§ **Supplied text**:
%%
Perhaps one of the greatest misconceptions that I lived under was in my belief that the 236 passed over a large number of canals on its way to Queensbridge Road.  Until this trip in 1993, I honestly believed that the bus passed over four bridges and four canals, as it made its way to Ridley Road.  Evidently we now crossed over only one canal.  I have to confess that I found my misconception to be somewhat surprising.  At first, I assumed that the route had somehow been altered so as to avoid the other canals.  However, after consulting a map I learned that there was no evidence that other canals existed, only the one.  Obviously I must have imagined the others and exaggerated their number.  I knew that this must be the explanation and that I had to accept this finding, but try as I might, deep down, and I have to be honest here, I was not altogether convinced.  Even now, I have this sneaky feeling that perhaps – just perhaps – some alterations to the area must have been undertaken that somehow resulted in the loss of the other canals!  This may seem unlikely but stranger things have happened, wasn’t I the only one to remember Dawson’s?

I breathed a sigh of relief when we finally got to our destination.  I made sure to alight at the front of the bus, as I wanted to have a word with our hero, the one-man operator.  He was a youthful person in a poorly kept uniform and without a tie and hat.  I told him how I had been flung to the floor, whereupon he turned away and gave the impression that he had no interest in hearing how his inability to drive correctly had caused me both embarrassment and discomfort.  After a minute, I could see that he was not in the least bit interested in my complaint, so I asked him for his number and told him that I was going to report him for dangerous driving.  He shrugged his shoulders and turned to show me a button on his lapel that displayed his number.  I did report him.  I went to 55 Broadway, just off Victoria Street, which is the Head Office of London’s Buses.  They took my information, but showed little interest and told me that I would be hearing from them, which of course I never did.

 

55 Broadway

 

Once I got off the bus, our glorious one-man operator flew off and was soon lost in the distance.  I stood there and watched him go while I regained my composure.  I was still confused by the journey.  It had raised several unanswered questions: when the old housing had been demolished, why hadn’t the authorities straightened the roads to avoid the zigging and zagging that we had to suffer and what had happened to the other canals?  Unable to come up with quick answers, I put these questions to the back of my mind and decided to go the Ridley Road Market and see what changes had occurred there.
%%
§ **Records**:
%%
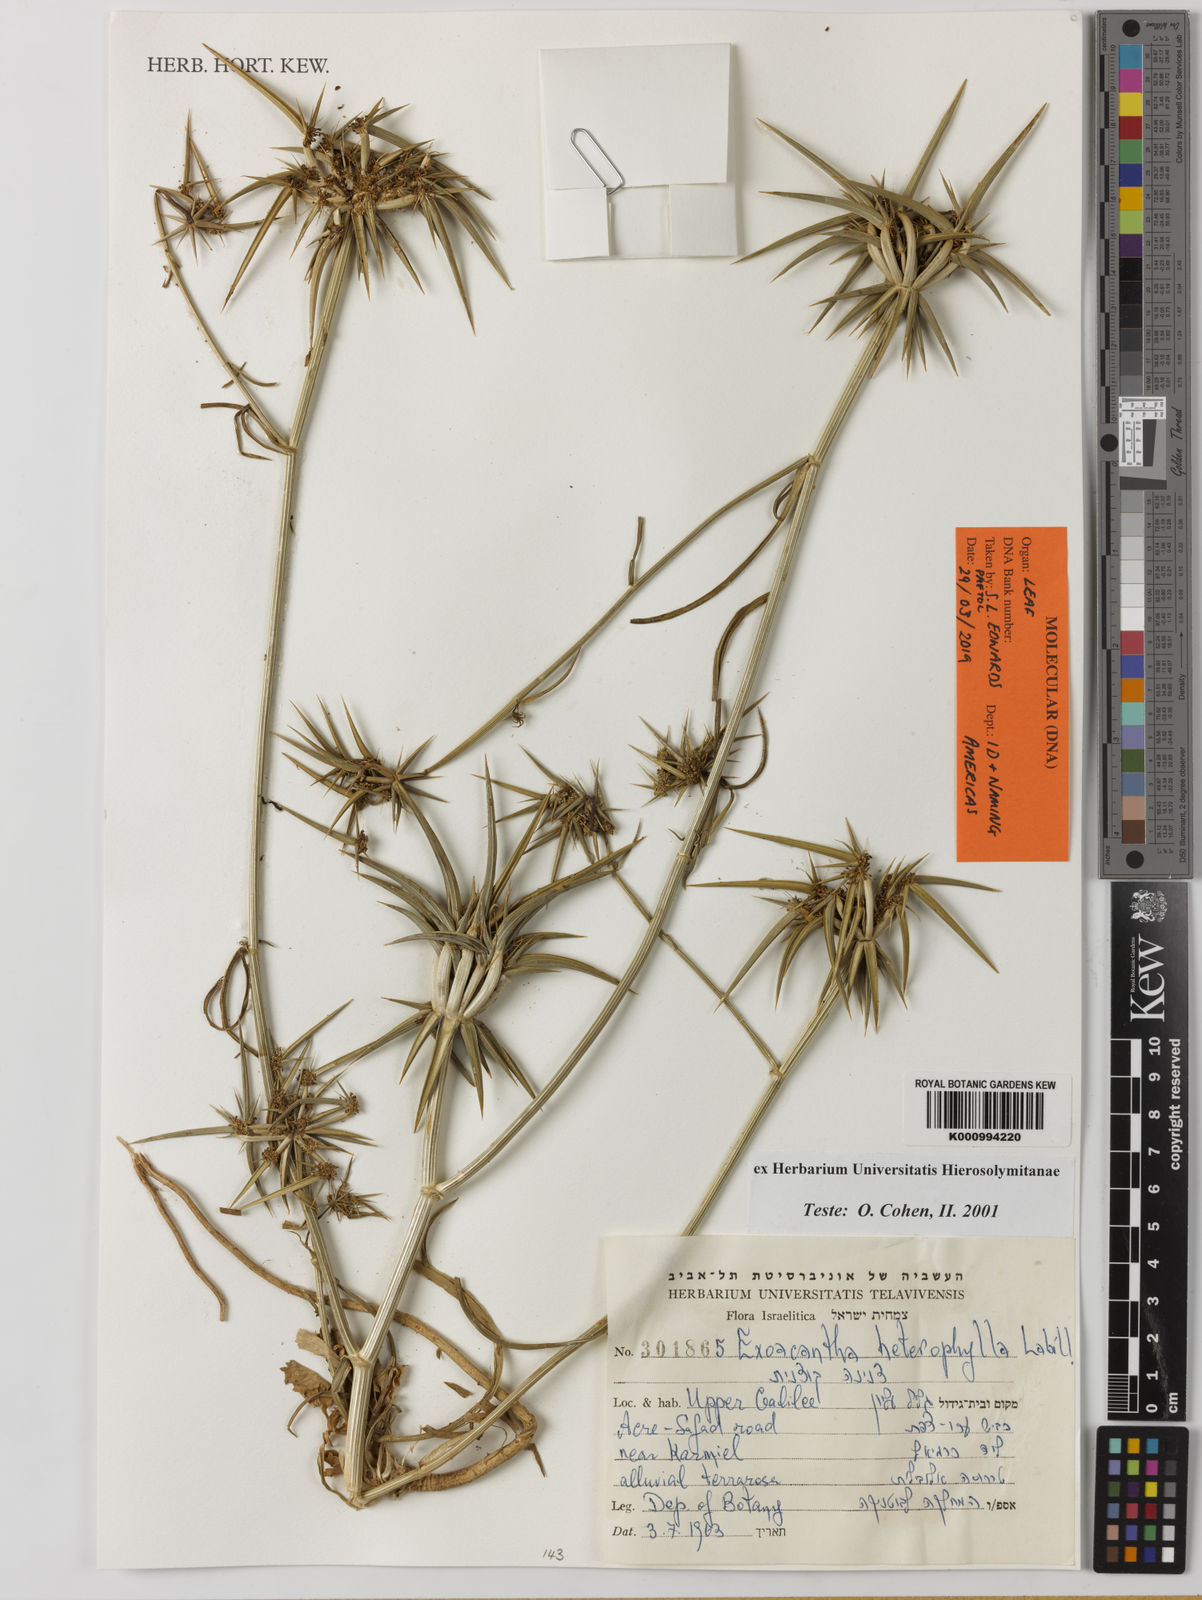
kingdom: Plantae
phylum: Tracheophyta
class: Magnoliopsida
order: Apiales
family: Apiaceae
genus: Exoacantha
%%
%%
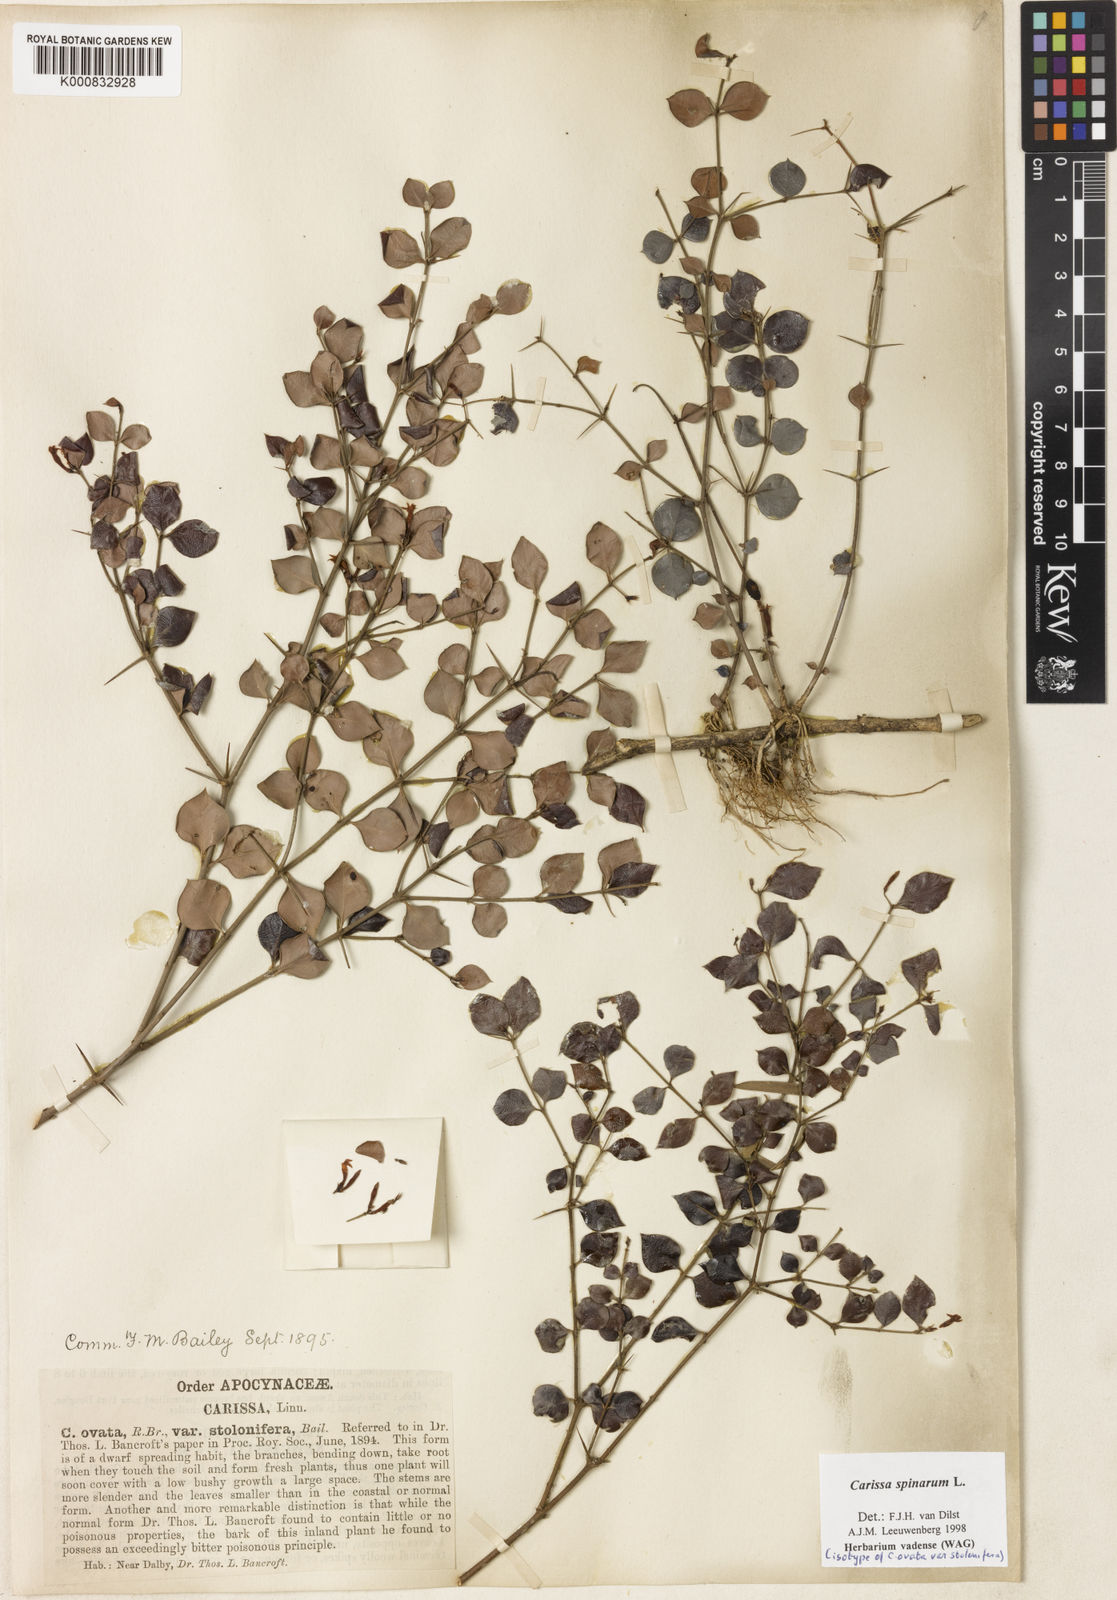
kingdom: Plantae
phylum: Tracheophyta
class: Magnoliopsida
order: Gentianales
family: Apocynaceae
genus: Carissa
%%
%%
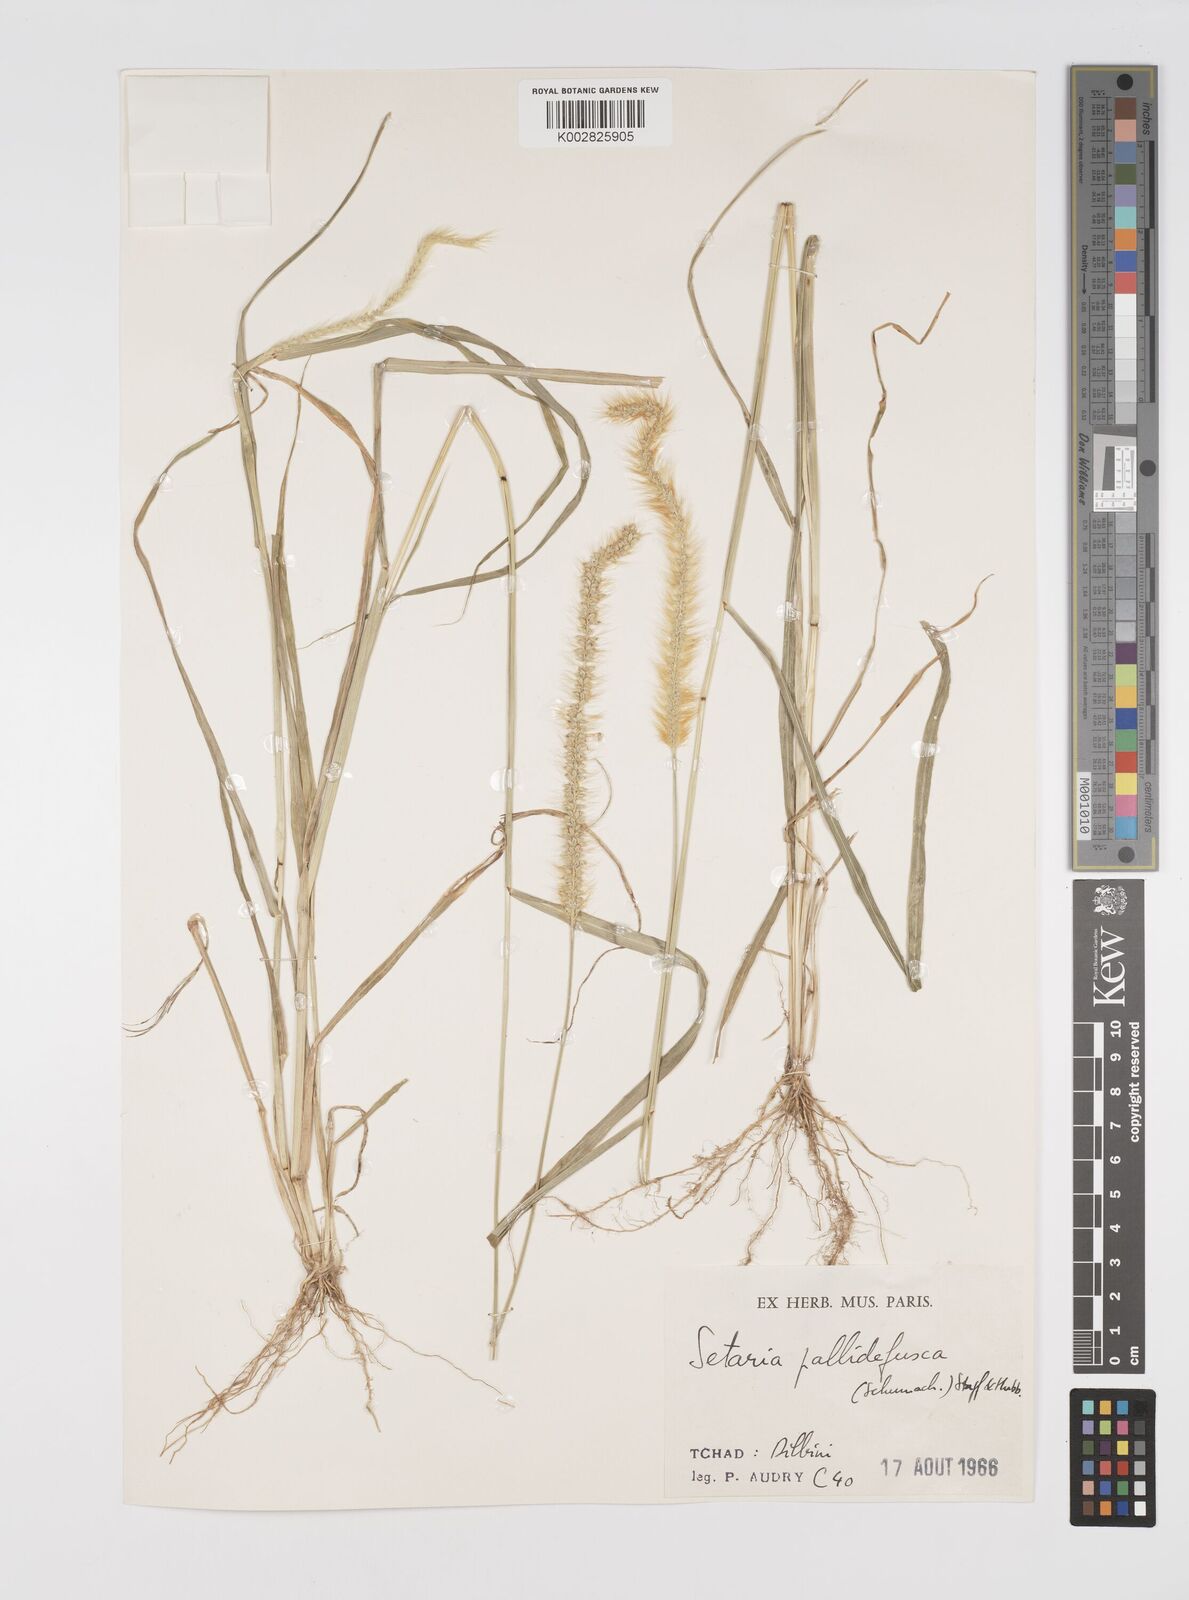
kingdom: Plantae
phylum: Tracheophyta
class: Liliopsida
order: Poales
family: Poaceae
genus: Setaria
%%
§ **Exercise description**: Pick up the account of the 236 bus trip after its last sentence and continue it. The entries have no connection to the account of the 236 bus trip.

§ **Task output**:
At the 236 bus stop at the rear end of the Ridley Road Market is a church and a warehouse on either side of the bus stop.  The warehouse was once owned by a Jewish company and Stars of David may be seen on the roof.

 
 

 

I made my way through the Ridley Road Market and soon discovered that oxtails, tripe and trotters were still for sale and that I was now able to recognize the strange looking fish in the shops that had puzzled me in years earlier.  The bagel shop was as up market as ever, but I do have to admit that the cakes were as delicious looking as before.  One new shop close to the bagel shop and which was not present in the past was a Wig Shop where all kinds of styles were displayed in the window.  Across the way, some of the old shops had been demolished to make way for a shopping mall with entrances on both Ridley and Kingsland Roads.  The mall contained the usual chain stores offering little to interest me.

I was pleased to find that there was still a gathering of singers in the market from one of the local churches.  They sang well and deserved their donation.  However, I did miss the Salvation Army Band and the barrel organ.

Kingsland Road was packed with people out to do their Saturday shopping.  I noticed that the road was littered with a number of American fast food restaurants and each was packed with customers flowing out onto the pavement.  I looked across the street and was somewhat dismayed to see that F. Cooke’s pie ‘n’ mash shop did not seem to be very busy.  I crossed the street and went in and treated myself to a pie ‘n’ mash, which proved to be tasty.  Sadly, the place was not full of customers and, even sadder, there were few young people present.  Obviously the culinary tastes of the inhabitants of the area had changed and pies ‘n’ mash were competing poorly against hamburgers and French fries.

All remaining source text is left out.